Magnifying their gains for third straight day, the US markets ended higher on Thursday on report that the US is considering lifting some tariffs on Chinese products in an effort to elicit more concessions from China for a bilateral trade deal and to stabilize the financial markets. Some support also came with report from the Philadelphia Federal Reserve showing a significant acceleration in the pace of growth in regional manufacturing activity in the month of January. The Philly Fed said its index for current manufacturing activity in the region jumped to 17.0 in January from 9.1 in December, with a positive reading indicating growth. Street had expected the index to tick up to 10.0. The much bigger than expected increase by the headline index reflected a substantial acceleration in new orders growth, as the new orders index surged up to 21.3 in January from 13.3 in December.
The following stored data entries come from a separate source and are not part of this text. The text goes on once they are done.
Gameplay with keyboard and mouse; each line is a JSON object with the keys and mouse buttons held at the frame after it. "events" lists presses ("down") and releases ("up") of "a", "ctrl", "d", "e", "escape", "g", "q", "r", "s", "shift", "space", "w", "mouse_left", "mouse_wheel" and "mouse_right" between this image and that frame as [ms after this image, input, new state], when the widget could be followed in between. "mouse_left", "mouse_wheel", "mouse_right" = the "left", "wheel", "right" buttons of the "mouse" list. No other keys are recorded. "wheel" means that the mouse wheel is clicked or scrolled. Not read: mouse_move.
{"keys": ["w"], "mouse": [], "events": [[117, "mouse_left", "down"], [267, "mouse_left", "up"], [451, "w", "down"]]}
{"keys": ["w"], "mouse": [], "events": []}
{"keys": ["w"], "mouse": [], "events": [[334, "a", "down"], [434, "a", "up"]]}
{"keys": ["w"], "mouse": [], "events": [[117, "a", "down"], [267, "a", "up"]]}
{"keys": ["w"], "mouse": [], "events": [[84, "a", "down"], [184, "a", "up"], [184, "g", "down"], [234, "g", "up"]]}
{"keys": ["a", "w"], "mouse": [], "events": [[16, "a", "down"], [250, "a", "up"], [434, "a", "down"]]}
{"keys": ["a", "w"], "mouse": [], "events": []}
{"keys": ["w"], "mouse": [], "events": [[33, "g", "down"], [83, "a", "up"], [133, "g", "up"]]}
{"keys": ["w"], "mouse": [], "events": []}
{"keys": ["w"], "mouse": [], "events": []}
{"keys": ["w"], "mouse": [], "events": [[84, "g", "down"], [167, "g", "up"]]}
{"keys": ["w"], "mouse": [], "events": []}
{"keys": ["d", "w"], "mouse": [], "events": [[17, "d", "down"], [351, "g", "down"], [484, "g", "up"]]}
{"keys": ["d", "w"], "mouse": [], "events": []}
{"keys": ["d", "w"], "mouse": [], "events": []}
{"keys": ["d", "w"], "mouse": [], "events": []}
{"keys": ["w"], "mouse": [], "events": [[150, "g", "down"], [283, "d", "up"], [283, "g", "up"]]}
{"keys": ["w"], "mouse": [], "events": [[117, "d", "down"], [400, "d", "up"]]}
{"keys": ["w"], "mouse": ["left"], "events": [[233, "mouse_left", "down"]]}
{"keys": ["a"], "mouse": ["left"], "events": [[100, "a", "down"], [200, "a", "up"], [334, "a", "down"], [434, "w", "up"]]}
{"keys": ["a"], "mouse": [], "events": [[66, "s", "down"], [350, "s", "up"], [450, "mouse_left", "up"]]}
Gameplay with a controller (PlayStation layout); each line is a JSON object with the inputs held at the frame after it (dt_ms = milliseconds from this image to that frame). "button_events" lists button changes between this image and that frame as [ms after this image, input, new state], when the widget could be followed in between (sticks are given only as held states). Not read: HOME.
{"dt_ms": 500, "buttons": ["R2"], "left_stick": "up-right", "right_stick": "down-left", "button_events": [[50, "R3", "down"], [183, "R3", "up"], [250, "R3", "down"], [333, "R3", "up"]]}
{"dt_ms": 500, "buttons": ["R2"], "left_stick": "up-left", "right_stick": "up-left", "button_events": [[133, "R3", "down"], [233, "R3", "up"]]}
Besides, a separate report from the Labor Department unexpectedly showed a modest decrease in first-time claims for unemployment benefits in the week ended January 12. The report said initial jobless claims edged down to 213,000, a decrease of 3,000 from the previous week’s unrevised level of 216,000. Street had expected jobless claims to inch up to 220,000. The less volatile four-week moving average also dipped to 220,750, a decrease of 1,000 from the previous week’s unrevised average of 221,750. However, gains remain capped as investors were increasingly worried that a government shutdown, entering its 27th day, would deliver a more lasting impact to economic growth in the first quarter.
Dow Jones Industrial Average surged 162.94 points or 0.67 percent to 24370.10, Nasdaq gained 49.77 points or 0.71 percent to 7084.46 and S&P 500 was up by 19.86 points or 0.76 to 2635.96.